▶ _ACTIVITY_
Retype only what runs from the first line of the records to the line with "перепонках), гайморовых пазухах.", inclusive, and no pictures.

▶ _SUPPLIED ENTRIES_
- - -

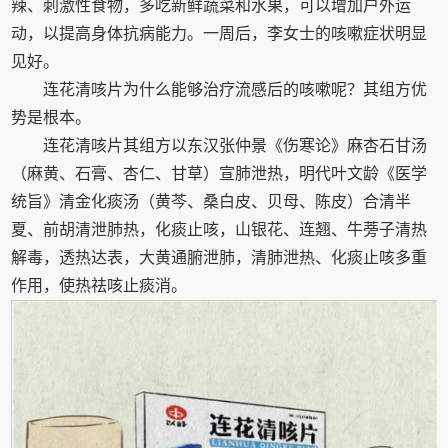
辣、刺激性食物，多吃新鲜蔬菜和水果，可以增加户外运
动，以提高身体抗病能力。一周后，李女士的咳嗽症状明显
见好。
连花清咳片为什么能够治疗流感后的咳嗽呢？其组方优
势是根本。
连花清咳片其组方以东汉张仲景《伤寒论》麻杏石甘汤
（麻黄、石膏、杏仁、甘草）宣肺泄热，明代叶文龄《医学
统旨》清金化痰汤（黄芩、桑白皮、贝母、陈皮）合清半
夏、前胡清泄肺热，化痰止咳，山银花、连翘、牛蒡子清热
解毒，透热达表，大黄通腑泄肺，清肺泄热、化痰止咳多重
作用，使热祛咳止痰消。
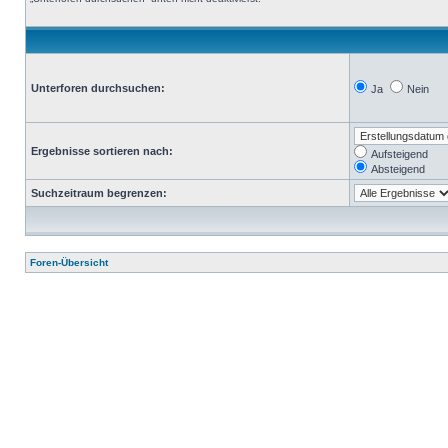
Unterforen durchsuchen:
Ja
Nein
Ergebnisse sortieren nach:
Aufsteigend
Absteigend
Suchzeitraum begrenzen:
Foren-Übersicht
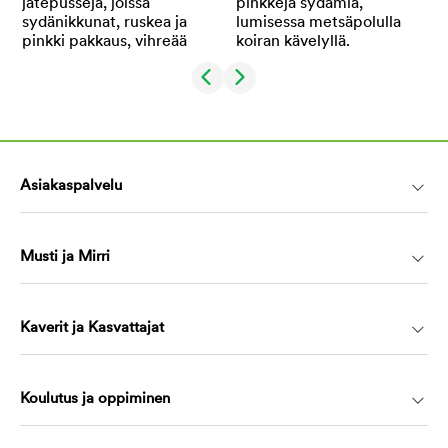
Asiakaspalvelu
Musti ja Mirri
Kaverit ja Kasvattajat
Koulutus ja oppiminen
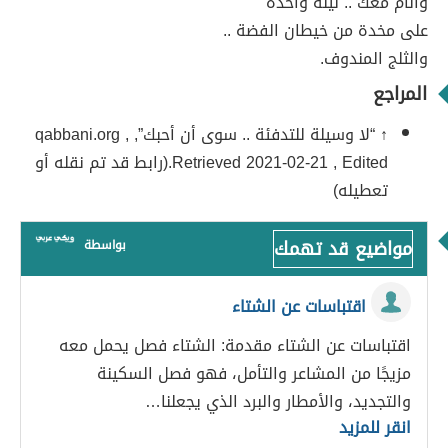
وأنام معك .. ليلة واحدة
على مخدة من خيطان الفضة ..
والثلج المندوف.
المراجع
↑ “لا وسيلة للتدفئة .. سوى أن أحبك”, qabbani.org ,
Retrieved 2021-02-21 , Edited.(رابط قد تم نقله أو
تعطيله)
مواضيع قد تهمك
بواسطة
اقتباسات عن الشتاء
اقتباسات عن الشتاء مقدمة: الشتاء فصل يحمل معه
مزيجًا من المشاعر والتأمل، فهو فصل السكينة
والتجديد، والأمطار والبرد الذي يجعلنا…
انقر للمزيد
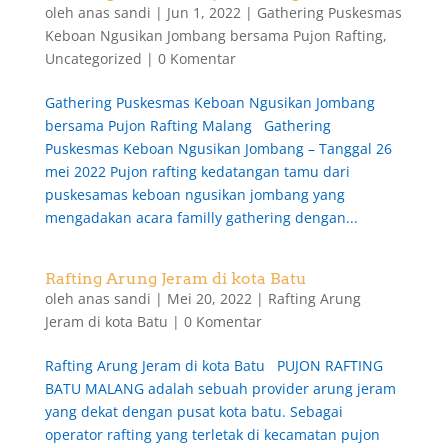
oleh
anas sandi
|
Jun 1, 2022
|
Gathering Puskesmas
Keboan Ngusikan Jombang bersama Pujon Rafting
,
Uncategorized
|
0 Komentar
Gathering Puskesmas Keboan Ngusikan Jombang
bersama Pujon Rafting Malang Gathering
Puskesmas Keboan Ngusikan Jombang – Tanggal 26
mei 2022 Pujon rafting kedatangan tamu dari
puskesamas keboan ngusikan jombang yang
mengadakan acara familly gathering dengan...
Rafting Arung Jeram di kota Batu
oleh
anas sandi
|
Mei 20, 2022
|
Rafting Arung
Jeram di kota Batu
|
0 Komentar
Rafting Arung Jeram di kota Batu PUJON RAFTING
BATU MALANG adalah sebuah provider arung jeram
yang dekat dengan pusat kota batu. Sebagai
operator rafting yang terletak di kecamatan pujon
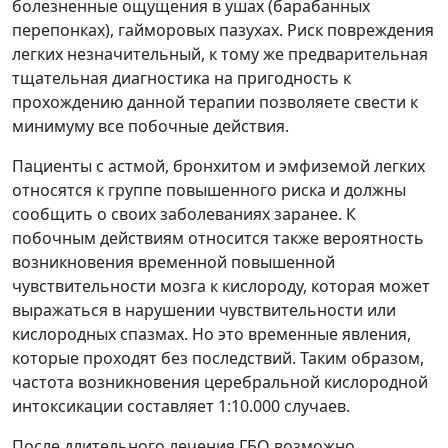
болезненные ощущения в ушах (барабанных
перепонках), гайморовых пазухах. Риск повреждения
легких незначительный, к тому же предварительная
тщательная диагностика на пригодность к
прохождению данной терапии позволяете свести к
минимуму все побочные действия.
Пациенты с астмой, бронхитом и эмфиземой легких
относятся к группе повышенного риска и должны
сообщить о своих заболеваниях заранее. К
побочным действиям относится также вероятность
возникновения временной повышенной
чувствительности мозга к кислороду, которая может
выражаться в нарушении чувствительности или
кислородных спазмах. Но это временные явления,
которые проходят без последствий. Таким образом,
частота возникновения церебральной кислородной
интоксикации составляет 1:10.000 случаев.
После длительного лечения ГБО возможно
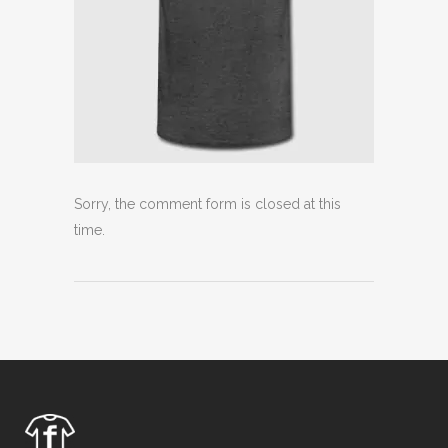
Sorry, the comment form is closed at this
time.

- - -

▶ _ANSWER TO THIS PROBLEM_
辣、刺激性食物，多吃新鲜蔬菜和水果，可以增加户外运
动，以提高身体抗病能力。一周后，李女士的咳嗽症状明显
见好。
连花清咳片为什么能够治疗流感后的咳嗽呢？其组方优
势是根本。
连花清咳片其组方以东汉张仲景《伤寒论》麻杏石甘汤
（麻黄、石膏、杏仁、甘草）宣肺泄热，明代叶文龄《医学
统旨》清金化痰汤（黄芩、桑白皮、贝母、陈皮）合清半
夏、前胡清泄肺热，化痰止咳，山银花、连翘、牛蒡子清热
解毒，透热达表，大黄通腑泄肺，清肺泄热、化痰止咳多重
作用，使热祛咳止痰消。
Unterforen durchsuchen:
Ja
Nein
Ergebnisse sortieren nach:
Aufsteigend
Absteigend
Suchzeitraum begrenzen:
Foren-Übersicht
Asiakaspalvelu
Musti ja Mirri
Kaverit ja Kasvattajat
Koulutus ja oppiminen
وأنام معك .. ليلة واحدة
على مخدة من خيطان الفضة ..
والثلج المندوف.
المراجع
↑ “لا وسيلة للتدفئة .. سوى أن أحبك”, qabbani.org ,
Retrieved 2021-02-21 , Edited.(رابط قد تم نقله أو
تعطيله)
مواضيع قد تهمك
بواسطة
اقتباسات عن الشتاء
اقتباسات عن الشتاء مقدمة: الشتاء فصل يحمل معه
مزيجًا من المشاعر والتأمل، فهو فصل السكينة
والتجديد، والأمطار والبرد الذي يجعلنا…
انقر للمزيد
oleh
anas sandi
|
Jun 1, 2022
|
Gathering Puskesmas
Keboan Ngusikan Jombang bersama Pujon Rafting
,
Uncategorized
|
0 Komentar
Gathering Puskesmas Keboan Ngusikan Jombang
bersama Pujon Rafting Malang Gathering
Puskesmas Keboan Ngusikan Jombang – Tanggal 26
mei 2022 Pujon rafting kedatangan tamu dari
puskesamas keboan ngusikan jombang yang
mengadakan acara familly gathering dengan...
Rafting Arung Jeram di kota Batu
oleh
anas sandi
|
Mei 20, 2022
|
Rafting Arung
Jeram di kota Batu
|
0 Komentar
Rafting Arung Jeram di kota Batu PUJON RAFTING
BATU MALANG adalah sebuah provider arung jeram
yang dekat dengan pusat kota batu. Sebagai
operator rafting yang terletak di kecamatan pujon
болезненные ощущения в ушах (барабанных
перепонках), гайморовых пазухах. Риск повреждения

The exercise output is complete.